Benar saja, berdasarkan Kepmen ESDM No. 258K/10/DJE/thn 2016 Tentang Penetapan Badan Usaha BBN dan alokasi besaran volumenya untuk pengadaan BBN jenis Biodiesel di PT PERTAMINA (Persero) dan PT AKR Corporindo, alokasi dana sawit untuk kepentingan biodiesel hanya dirasakan oleh segelintir perusahaan saja yang dipilih lewat skema penunjukan langsung.

Di sisi lain, pemanfaatan dana sawit untuk pengadaan biodiesel juga dinilai tak sejalan dengan semangat pengembangan industri sawit sebagai tujuan awal diterapkannya dana pungutan ekspor sawit ini.

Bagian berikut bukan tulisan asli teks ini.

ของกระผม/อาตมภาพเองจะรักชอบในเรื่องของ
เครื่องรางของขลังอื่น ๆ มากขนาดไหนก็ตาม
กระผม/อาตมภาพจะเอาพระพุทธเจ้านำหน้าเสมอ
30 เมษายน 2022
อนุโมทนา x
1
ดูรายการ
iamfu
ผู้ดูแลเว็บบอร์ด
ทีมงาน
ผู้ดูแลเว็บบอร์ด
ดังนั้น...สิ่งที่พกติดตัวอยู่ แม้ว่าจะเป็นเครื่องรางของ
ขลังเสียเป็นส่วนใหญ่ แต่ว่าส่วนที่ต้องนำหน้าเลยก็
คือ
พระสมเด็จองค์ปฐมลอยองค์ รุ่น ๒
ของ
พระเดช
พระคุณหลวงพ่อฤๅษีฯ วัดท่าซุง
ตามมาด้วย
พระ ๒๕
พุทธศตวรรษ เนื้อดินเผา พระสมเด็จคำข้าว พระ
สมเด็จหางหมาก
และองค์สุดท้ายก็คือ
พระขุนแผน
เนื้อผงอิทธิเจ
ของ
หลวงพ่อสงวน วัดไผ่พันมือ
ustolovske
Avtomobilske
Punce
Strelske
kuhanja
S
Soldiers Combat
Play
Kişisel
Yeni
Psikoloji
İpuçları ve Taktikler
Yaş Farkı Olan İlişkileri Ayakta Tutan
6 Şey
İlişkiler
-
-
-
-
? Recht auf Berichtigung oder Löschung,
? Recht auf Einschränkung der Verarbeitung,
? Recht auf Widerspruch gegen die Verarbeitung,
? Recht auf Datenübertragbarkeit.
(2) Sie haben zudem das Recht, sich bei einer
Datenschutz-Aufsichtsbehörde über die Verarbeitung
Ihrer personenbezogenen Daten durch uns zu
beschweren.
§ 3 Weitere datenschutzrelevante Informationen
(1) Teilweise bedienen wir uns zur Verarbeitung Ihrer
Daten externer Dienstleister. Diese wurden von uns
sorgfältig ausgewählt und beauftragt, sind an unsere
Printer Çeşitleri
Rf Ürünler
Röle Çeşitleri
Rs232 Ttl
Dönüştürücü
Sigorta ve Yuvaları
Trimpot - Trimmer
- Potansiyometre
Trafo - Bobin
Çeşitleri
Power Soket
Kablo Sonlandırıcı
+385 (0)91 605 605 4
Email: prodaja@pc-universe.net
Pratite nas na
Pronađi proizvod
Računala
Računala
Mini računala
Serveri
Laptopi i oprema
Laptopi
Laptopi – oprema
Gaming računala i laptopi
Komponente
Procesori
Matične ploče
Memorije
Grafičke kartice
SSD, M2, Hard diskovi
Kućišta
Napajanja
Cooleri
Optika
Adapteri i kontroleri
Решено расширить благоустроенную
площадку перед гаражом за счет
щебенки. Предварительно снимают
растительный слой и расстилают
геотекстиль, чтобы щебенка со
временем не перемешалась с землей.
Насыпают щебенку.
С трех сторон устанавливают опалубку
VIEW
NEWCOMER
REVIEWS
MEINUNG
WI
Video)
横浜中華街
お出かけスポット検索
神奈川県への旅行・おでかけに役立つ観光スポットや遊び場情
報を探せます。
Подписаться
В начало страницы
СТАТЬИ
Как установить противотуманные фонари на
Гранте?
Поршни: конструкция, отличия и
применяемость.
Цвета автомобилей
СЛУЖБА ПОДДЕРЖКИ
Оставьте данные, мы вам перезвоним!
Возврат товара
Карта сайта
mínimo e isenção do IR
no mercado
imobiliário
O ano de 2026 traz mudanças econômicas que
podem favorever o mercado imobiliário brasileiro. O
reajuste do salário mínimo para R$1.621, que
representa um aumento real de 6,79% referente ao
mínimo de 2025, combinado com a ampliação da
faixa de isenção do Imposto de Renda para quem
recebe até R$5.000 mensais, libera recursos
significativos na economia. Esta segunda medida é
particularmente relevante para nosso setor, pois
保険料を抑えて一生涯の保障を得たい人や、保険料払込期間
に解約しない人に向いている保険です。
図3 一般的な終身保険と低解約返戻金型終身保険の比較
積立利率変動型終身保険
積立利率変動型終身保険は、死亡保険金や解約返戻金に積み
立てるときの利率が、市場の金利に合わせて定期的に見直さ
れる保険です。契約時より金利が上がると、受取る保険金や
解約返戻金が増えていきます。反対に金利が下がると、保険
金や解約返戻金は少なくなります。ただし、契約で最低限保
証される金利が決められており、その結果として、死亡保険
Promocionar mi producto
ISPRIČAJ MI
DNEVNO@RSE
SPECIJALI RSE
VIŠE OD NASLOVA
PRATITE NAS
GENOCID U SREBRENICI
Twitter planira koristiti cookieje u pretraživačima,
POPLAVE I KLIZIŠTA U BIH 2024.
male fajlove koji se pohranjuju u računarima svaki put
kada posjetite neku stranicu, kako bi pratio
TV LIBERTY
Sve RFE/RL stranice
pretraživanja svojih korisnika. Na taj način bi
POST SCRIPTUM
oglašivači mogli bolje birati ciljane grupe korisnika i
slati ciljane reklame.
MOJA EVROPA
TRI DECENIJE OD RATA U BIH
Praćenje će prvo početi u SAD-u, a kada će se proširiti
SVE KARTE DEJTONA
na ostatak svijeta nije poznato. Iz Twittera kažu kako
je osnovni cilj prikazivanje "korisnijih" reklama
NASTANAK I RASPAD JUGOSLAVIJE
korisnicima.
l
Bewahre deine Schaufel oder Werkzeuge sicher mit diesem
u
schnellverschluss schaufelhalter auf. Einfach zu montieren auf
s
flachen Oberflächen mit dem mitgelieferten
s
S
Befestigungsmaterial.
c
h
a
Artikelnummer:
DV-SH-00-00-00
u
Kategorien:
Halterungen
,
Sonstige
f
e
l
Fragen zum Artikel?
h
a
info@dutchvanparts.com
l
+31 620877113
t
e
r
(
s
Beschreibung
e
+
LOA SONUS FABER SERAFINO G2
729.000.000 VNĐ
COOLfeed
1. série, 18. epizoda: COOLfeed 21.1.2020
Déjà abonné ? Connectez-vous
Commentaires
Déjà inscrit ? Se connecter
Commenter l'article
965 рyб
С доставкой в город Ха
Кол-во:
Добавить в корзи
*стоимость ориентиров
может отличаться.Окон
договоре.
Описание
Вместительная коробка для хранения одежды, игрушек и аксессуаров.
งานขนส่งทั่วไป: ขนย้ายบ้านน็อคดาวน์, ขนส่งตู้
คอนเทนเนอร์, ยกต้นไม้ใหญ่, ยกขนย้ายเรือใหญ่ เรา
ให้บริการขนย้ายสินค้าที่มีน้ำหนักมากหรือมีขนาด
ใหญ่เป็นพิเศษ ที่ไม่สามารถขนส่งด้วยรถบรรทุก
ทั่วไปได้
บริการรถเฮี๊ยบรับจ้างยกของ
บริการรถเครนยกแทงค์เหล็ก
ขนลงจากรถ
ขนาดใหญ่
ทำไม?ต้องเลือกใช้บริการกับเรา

"Pemanfaatan saat ini lebih banyak digunakan untuk subsidi program biodiesel. Padahal ada sasaran lainnya seperti peningkatan SDM petani, peremajaan sawit, dan lainnya, yang porsinya sangat kecil sekali. Belum lagi untuk porsi lainnya. Jadi alokasi saat ini sangat timpang sekali. Kacau balau," tegas dia.

Dengan kondisi saat ini, tak berlebihan menurutnya bila pemerintah mulai memikirkan untuk melakukan evaluasi terhadap penerapan dana pungutan ekspor sawit.

Jangan sampai, saat pungutan sawit kembali diterapkan malah akan ada beban baru bagi pelaku industri sawit baik produsen, pabrik pengolahan hingga petani. Padahal, mereka sendiri tidak merasakan manfaat dari penerapan dana pungutan sawit itu.